I wrote a Python implementation of the Bayesian Blocks algorithm. There’s already a good implementation out in public from Jake Vanderplas, but it had some issues that I’ll briefly mention below. I’m being a bad member of the community by writing a new version instead of improving the existing one, and I feel bad about that, but I needed to get something going quickly, and I might as well put it out there.
Bayesian Blocks algorithms are nice for binning X-ray lightcurves into sections of different count rates; or, you can think of them as providing dynamic binning for histogram analysis. J. Scargle has been the main person developing the theory, and has put together a very nice detailed paper explaining the approach in 2013 ApJ 764 167. The paper’s written in a Reproducible Research style, coming with code to reproduce all the figures — which is really awesome, but something to talk about another day.
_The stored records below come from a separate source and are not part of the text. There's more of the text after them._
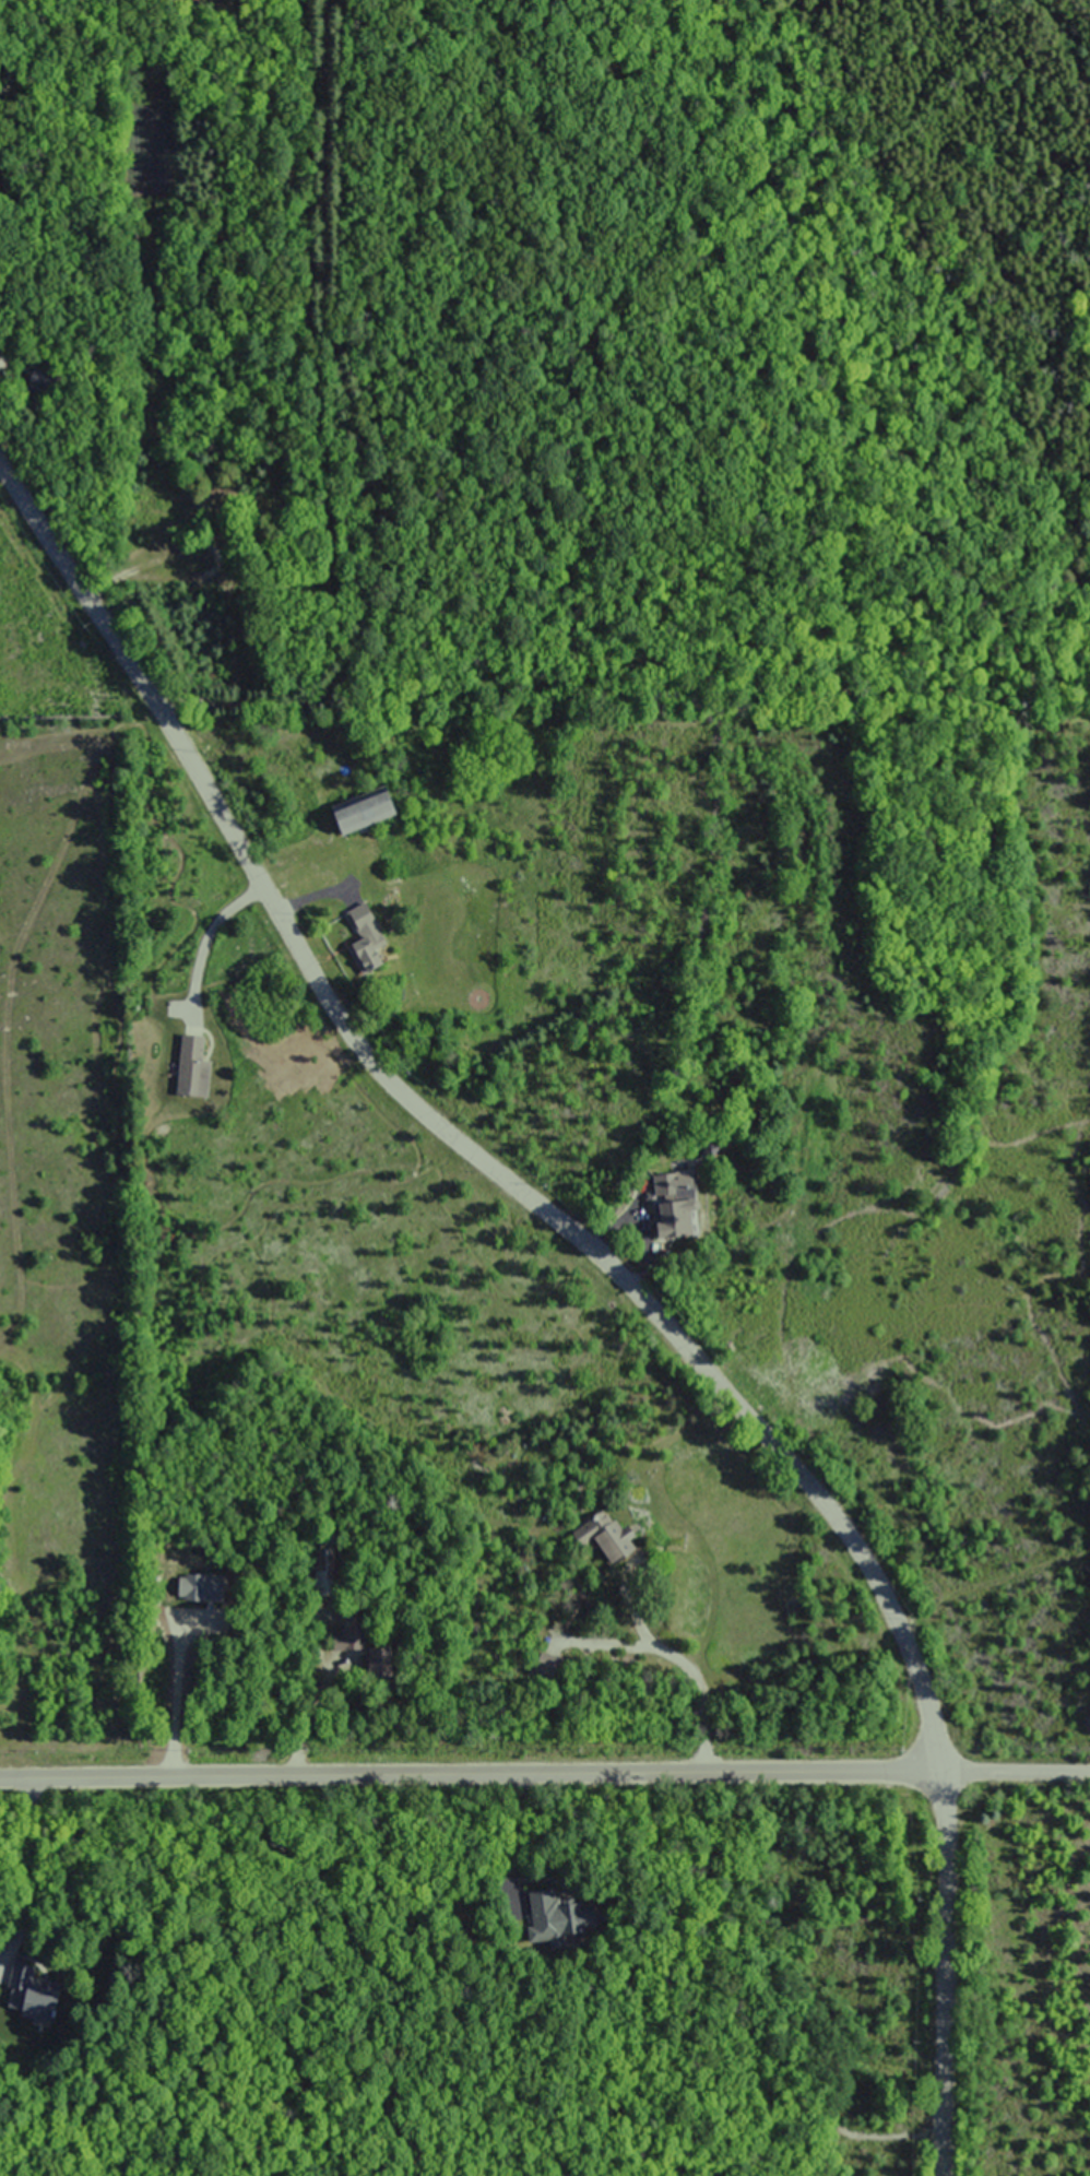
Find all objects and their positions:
building: (357, 810)
road: (209, 935)
building: (361, 939)
building: (189, 1064)
building: (660, 1190)
road: (609, 1265)
building: (602, 1537)
road: (688, 1662)
road: (304, 1724)
road: (544, 1774)
road: (27, 1867)
building: (561, 1916)
building: (28, 1986)
road: (780, 2063)

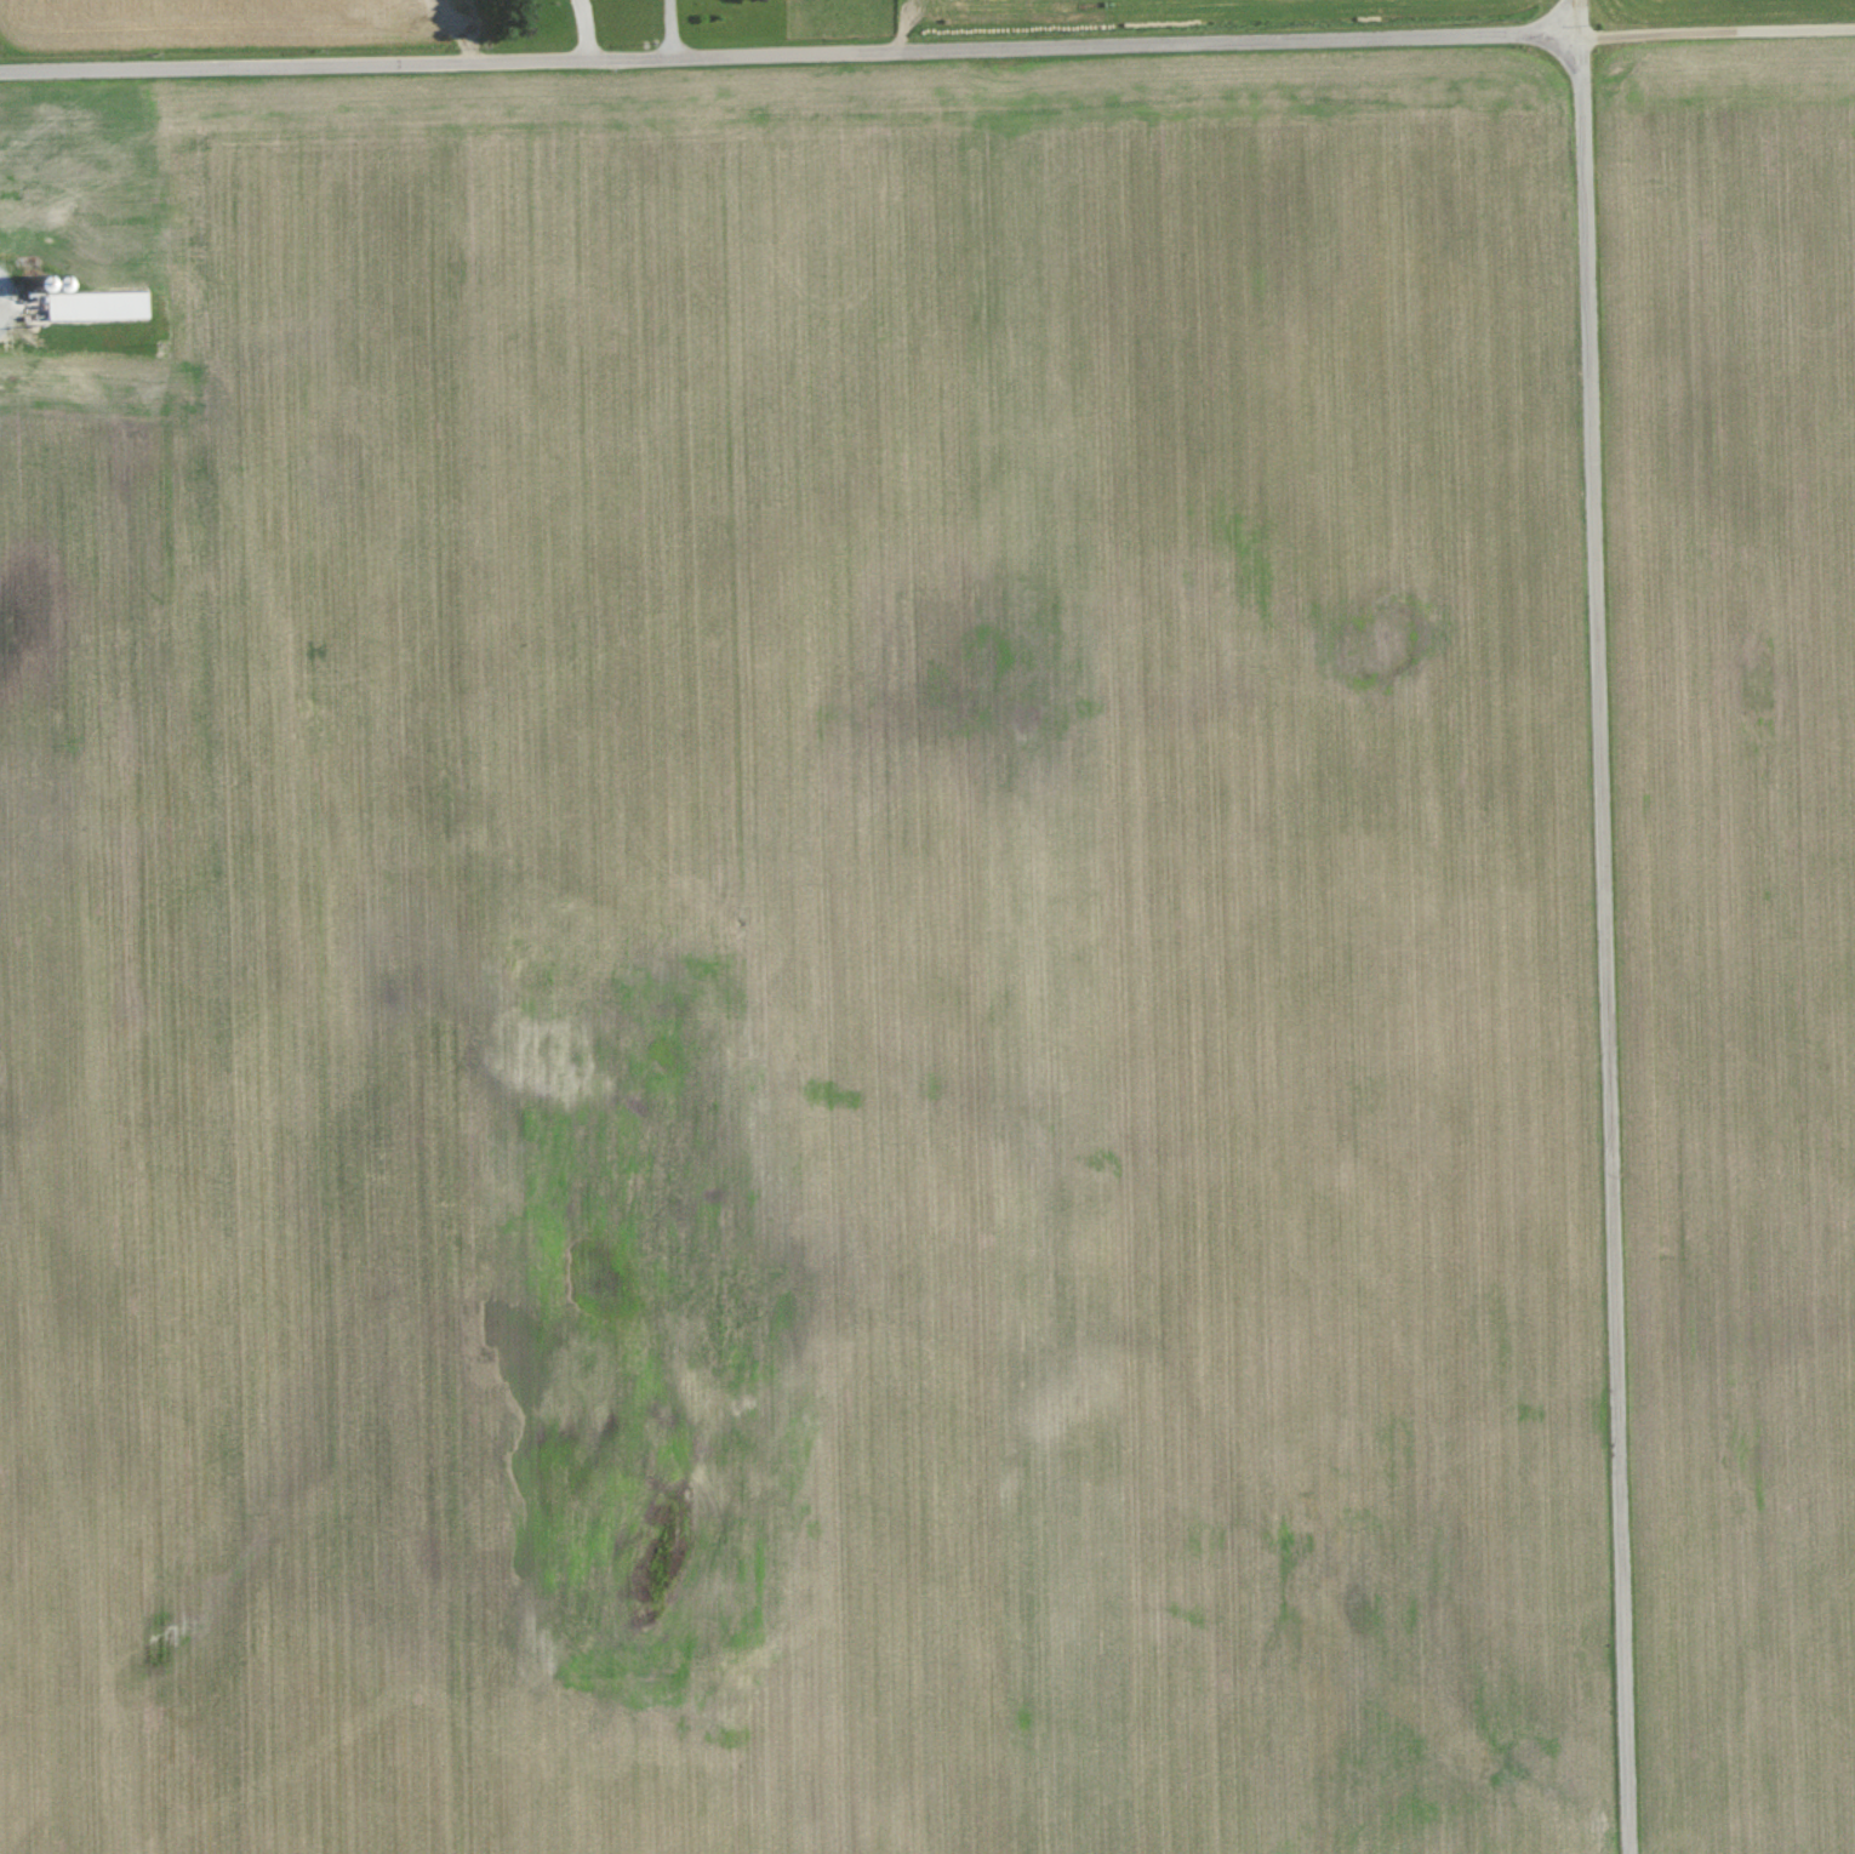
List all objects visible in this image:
road: (1577, 16)
road: (666, 29)
road: (1716, 29)
road: (788, 54)
building: (126, 304)
road: (1605, 943)

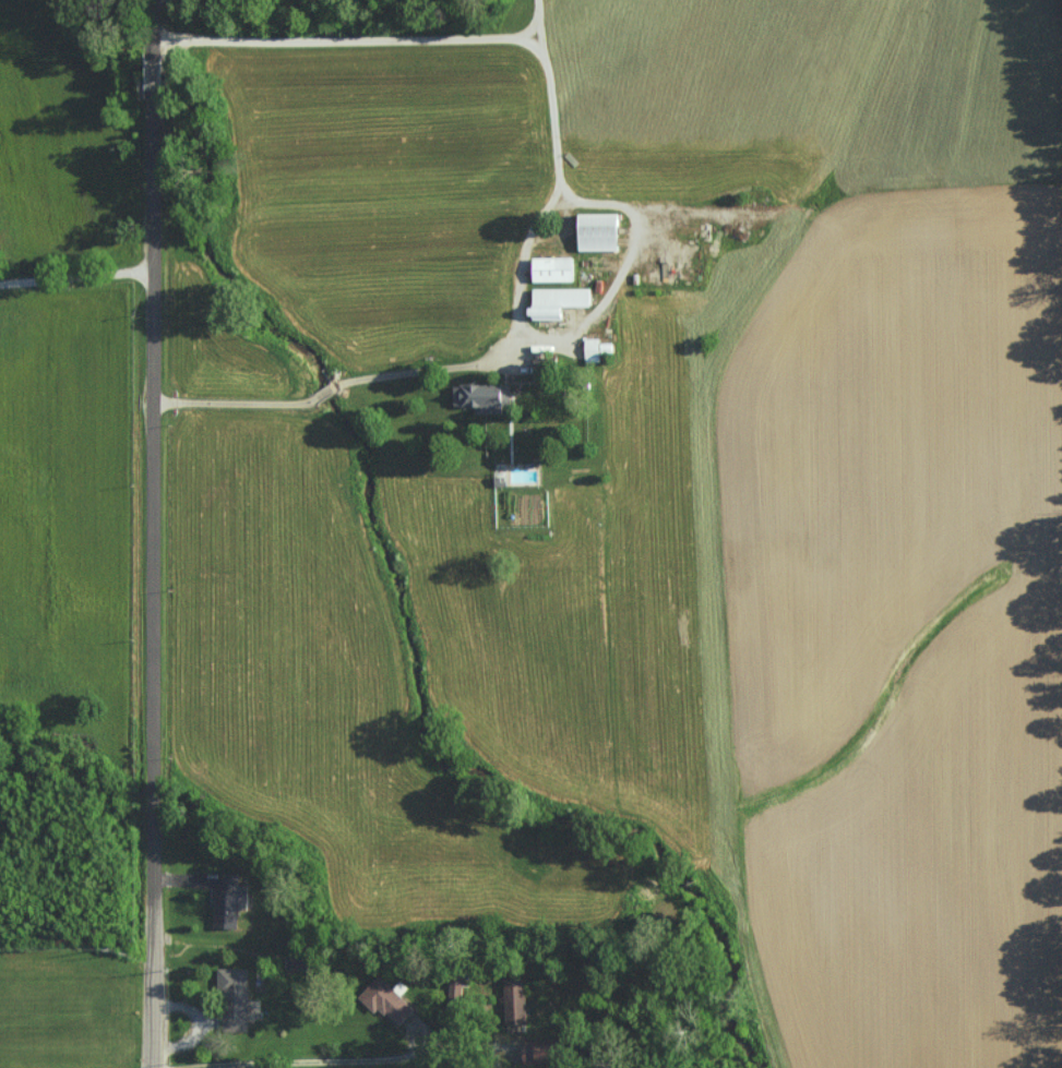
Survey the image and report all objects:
road: (542, 23)
road: (151, 29)
road: (152, 74)
road: (553, 100)
building: (600, 231)
building: (554, 269)
road: (74, 280)
building: (558, 301)
building: (593, 349)
road: (327, 393)
building: (483, 396)
road: (233, 407)
road: (149, 460)
building: (230, 901)
road: (151, 949)
building: (455, 991)
building: (235, 999)
building: (388, 1001)
building: (516, 1002)
building: (542, 1051)
road: (302, 1062)

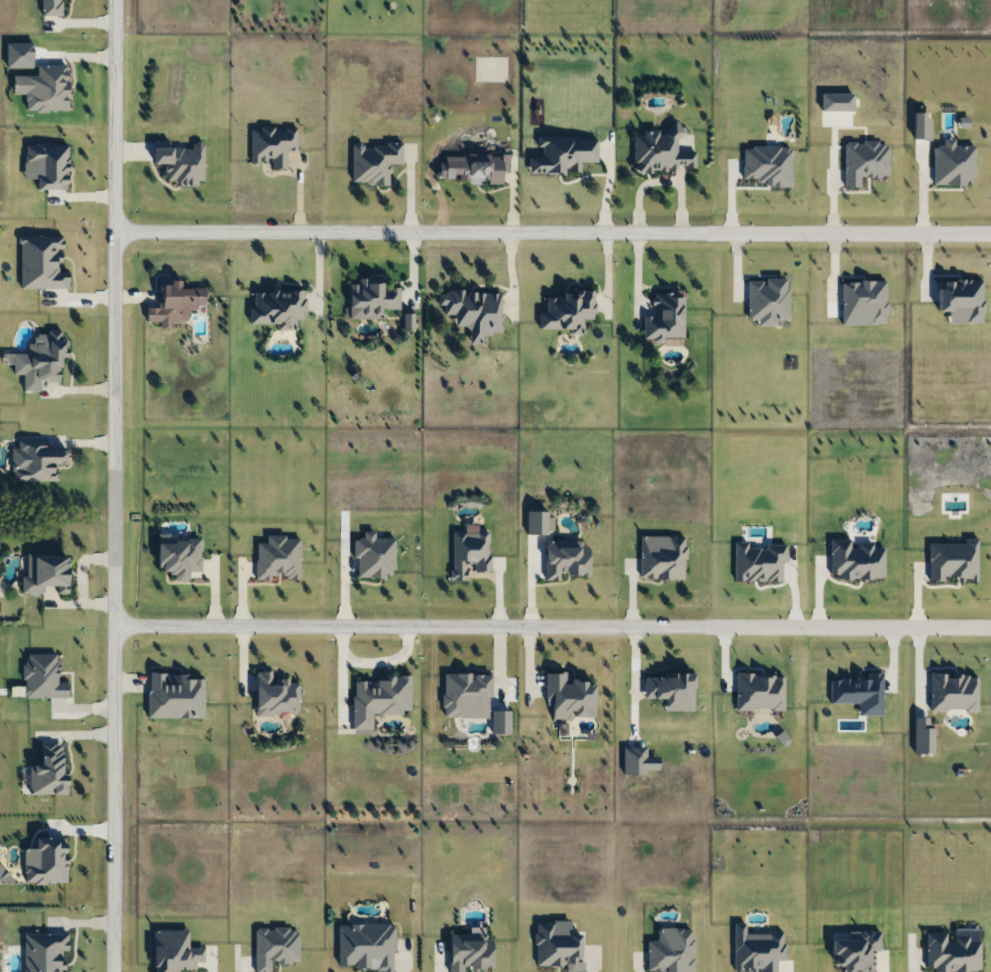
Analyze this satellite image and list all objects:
building: (663, 150)
building: (564, 153)
building: (480, 167)
road: (604, 189)
road: (550, 234)
building: (180, 304)
building: (278, 308)
building: (568, 310)
building: (475, 311)
building: (665, 317)
road: (110, 486)
road: (550, 626)
road: (371, 660)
The Scargle implementation is in Matlab, with an IDL implementation mentioned but accidentally not provided, as far as I can tell. Jake Vanderplas’ code in the AstroML package seems to be the main Python implementation. It’s very nice, but has a few issues with “time-tagged” events, which is Scargle’s term for the X-ray-style case of binning up rates from individual Poisson events with precise timing. In particular, the AstroML code doesn’t let you specify the start and stop times of the observation, which can have huge semantic consequences — e.g., if you observed two events at times 1.0 and 2.0, your interpretation is very different depending on whether you observed from times 0.0 to 3.0 or times -1000 to +1000. The Vanderplas code also doesn’t implement iteration on the “p0″ parameter or bootstrap-based assessment of bin height uncertainties, as suggested by Scargle.
My implementation has these features. It also has a fix for a mistake in the Scargle paper: equation 21 has a right-hand side of “4 – [term]” when it should be “4 – log [term]“. The new module is here on GitHub, and a script for doing a blocks analysis on a Chandra events file is here. Docstrings, tests, etc, are lacking, because as mentioned before I’m a bad community member. But if you want to fool around with the code, there it is.